== Segment start ==

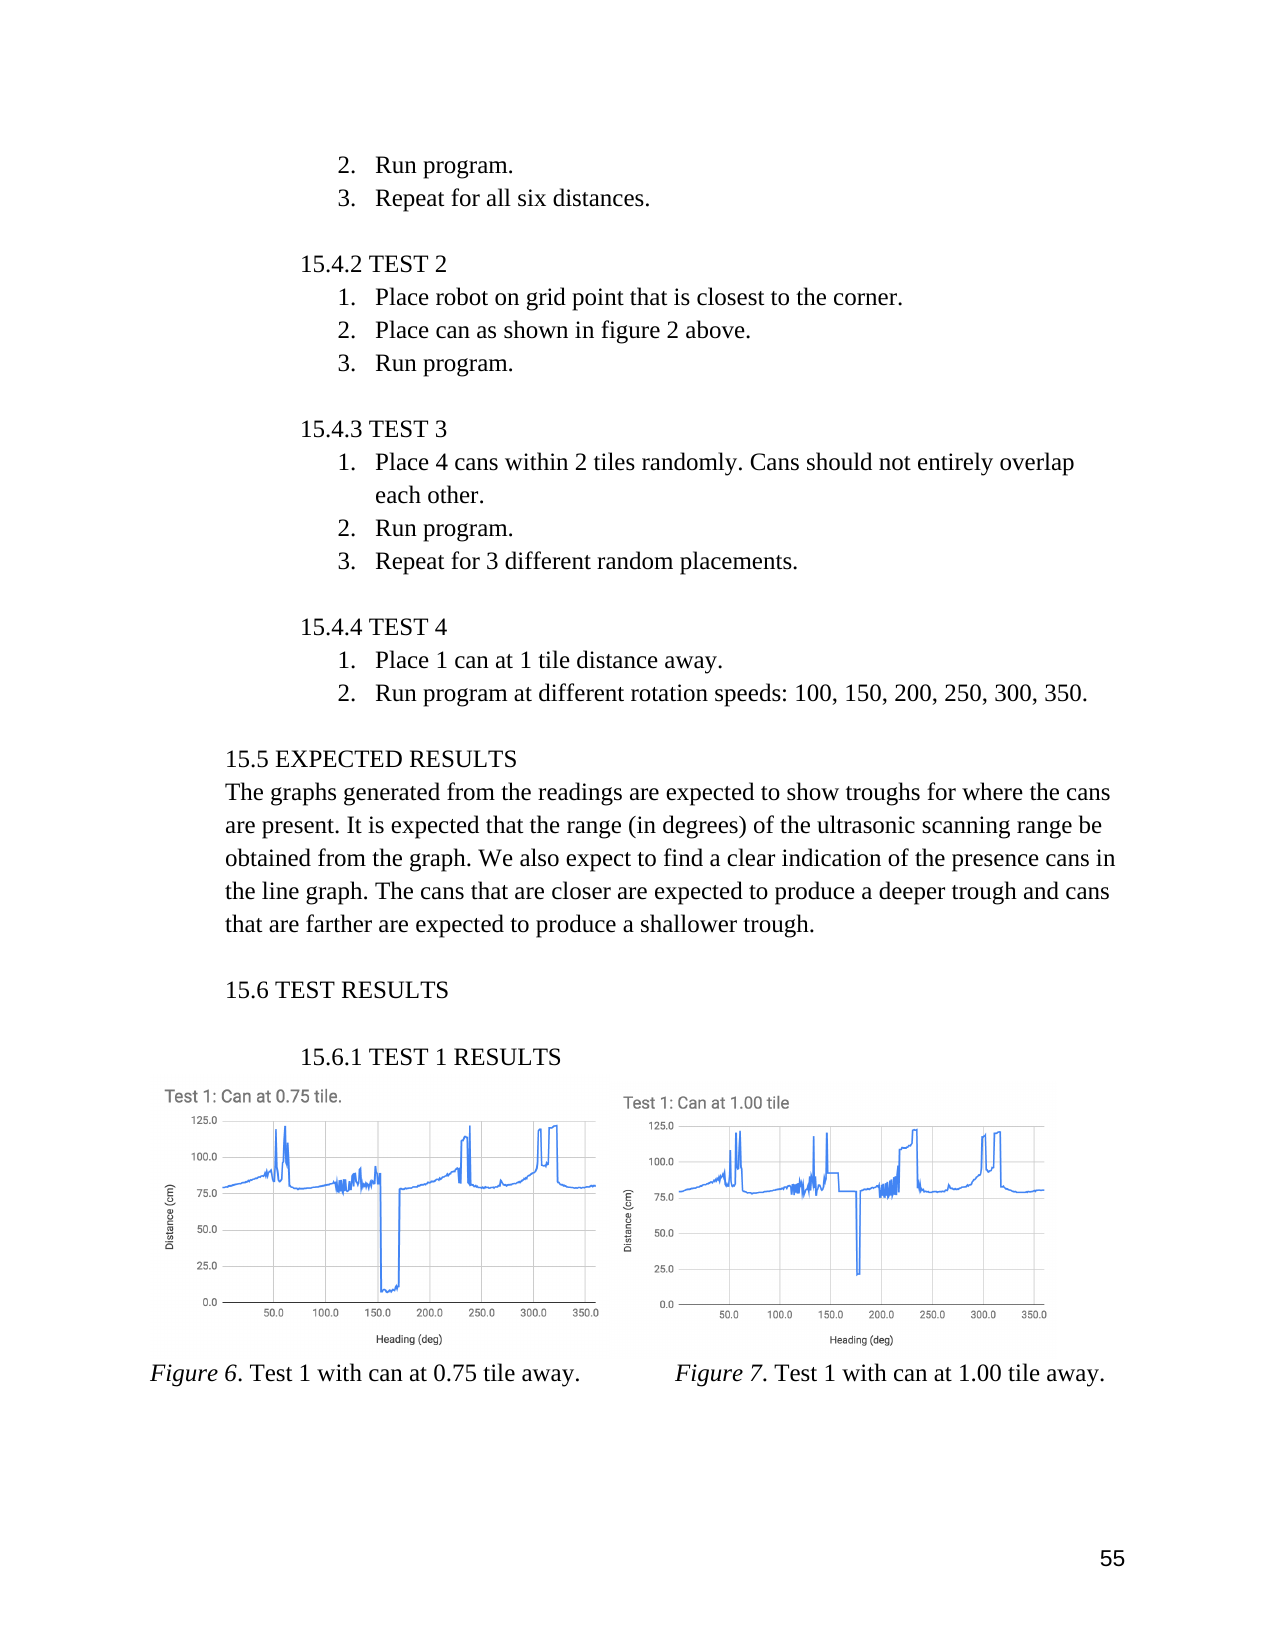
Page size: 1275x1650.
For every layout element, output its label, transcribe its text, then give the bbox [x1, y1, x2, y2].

text 15.5 EXPECTED RESULTS [225, 744, 1125, 773]
text Figure 6. Test 1 with can at 0.75 tile away. [150, 1359, 600, 1387]
list Place robot on grid point that is closest to the corner. [337, 282, 1125, 311]
list Repeat for 3 different random placements. [337, 546, 1125, 575]
list Place can as shown in figure 2 above. [337, 315, 1125, 344]
text 15.6.1 TEST 1 RESULTS [300, 1042, 1125, 1070]
text 15.4.4 TEST 4 [300, 612, 1125, 641]
list Run program at different rotation speeds: 100, 150, 200, 250, 300, 350. [337, 678, 1125, 707]
picture [150, 1074, 1058, 1359]
list Run program. [337, 513, 1125, 542]
text Figure 7. Test 1 with can at 1.00 tile away. [675, 1358, 1125, 1387]
list Repeat for all six distances. [337, 183, 1125, 212]
list Place 1 can at 1 tile distance away. [337, 645, 1125, 674]
text 15.4.3 TEST 3 [300, 414, 1125, 443]
text 15.4.2 TEST 2 [300, 249, 1125, 278]
text The graphs generated from the readings are expected to show troughs for where the cans are present. It is expected that the range (in degrees) of the ultrasonic scanning range be obtained from the graph. We also expect to find a clear indication of the presence cans in the line graph. The cans that are closer are expected to produce a deeper trough and cans that are farther are expected to produce a shallower trough. [225, 777, 1125, 938]
list Place 4 cans within 2 tiles randomly. Cans should not entirely overlap each other. [337, 447, 1125, 509]
list Run program. [337, 150, 1125, 179]
list Run program. [337, 348, 1125, 377]
text 15.6 TEST RESULTS [225, 976, 1125, 1004]
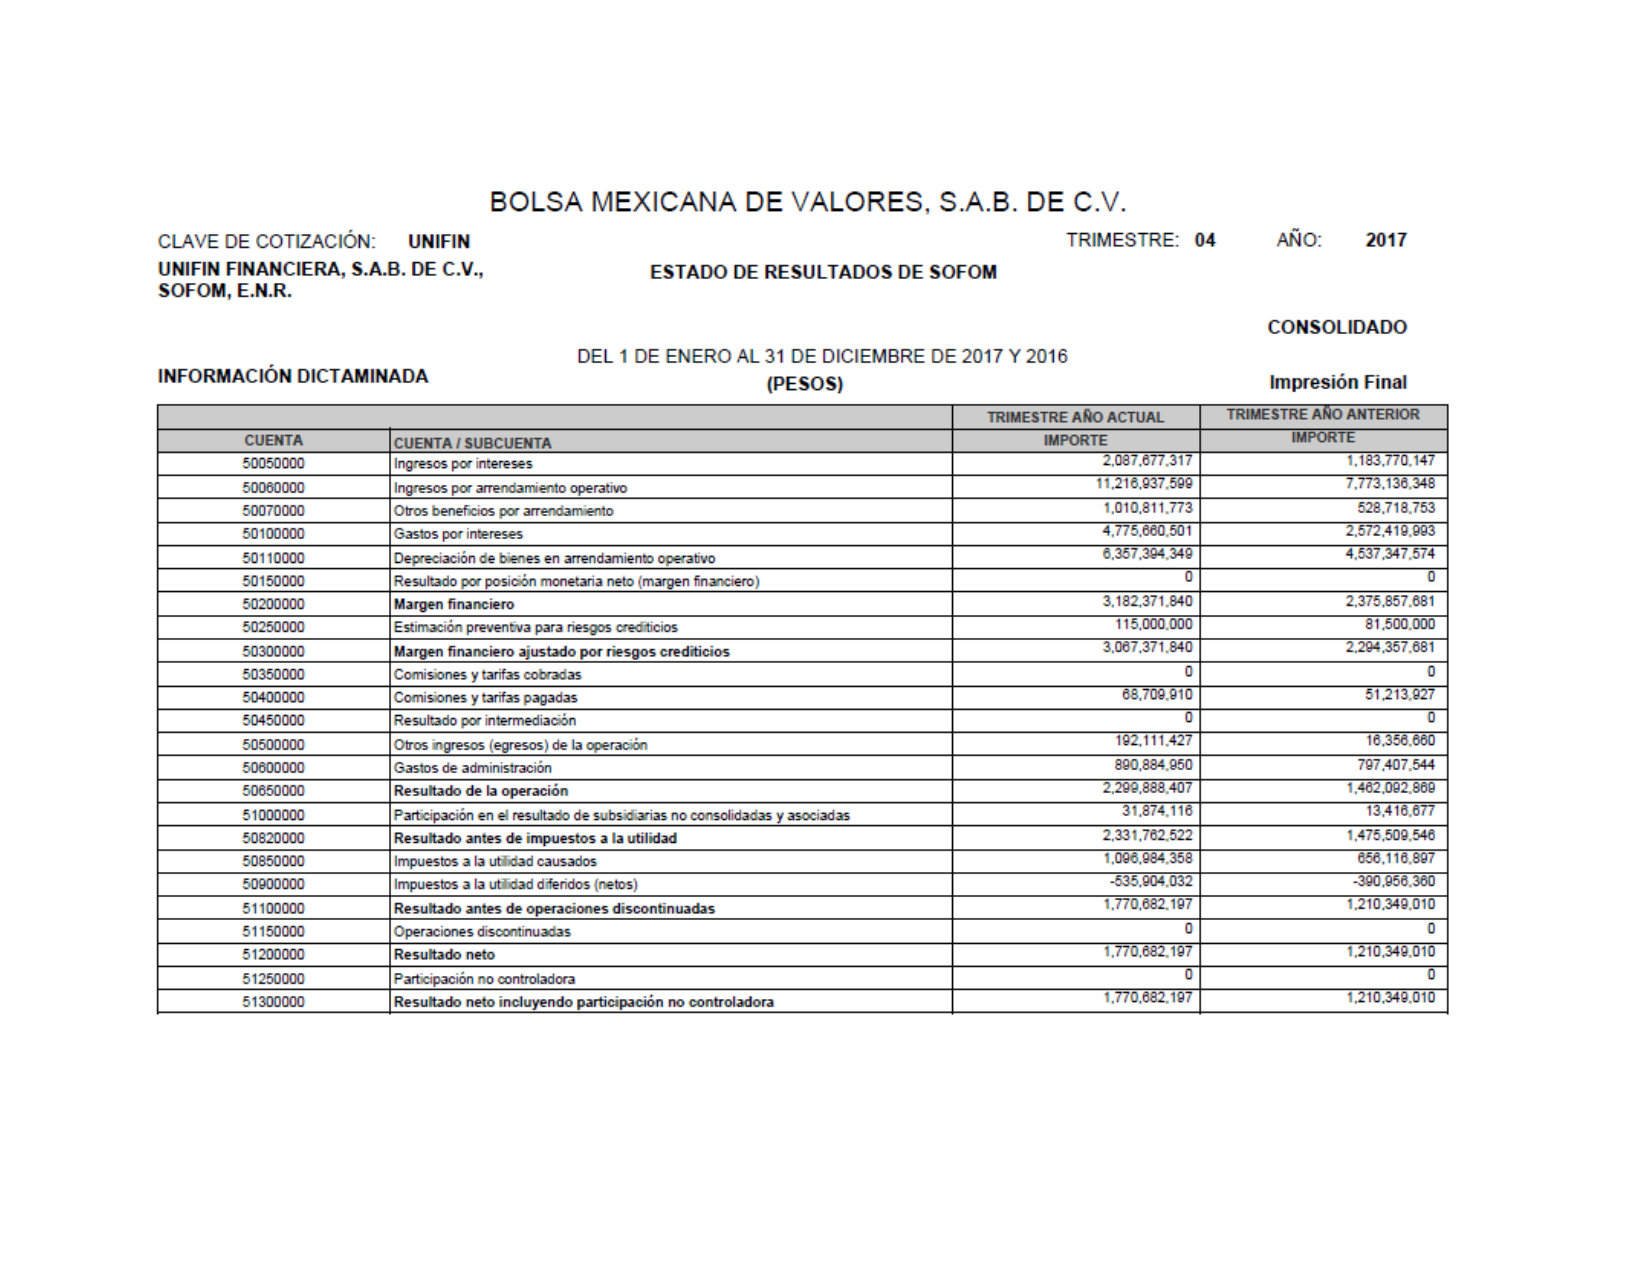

== Segment end ==

**Task statement**:
Look through the lines above and collect those with the word "program".

**Your solution**:
list Run program at different rotation speeds: 100, 150, 200, 250, 300, 350. [337, 678, 1125, 707]
list Run program. [337, 513, 1125, 542]
list Run program. [337, 150, 1125, 179]
list Run program. [337, 348, 1125, 377]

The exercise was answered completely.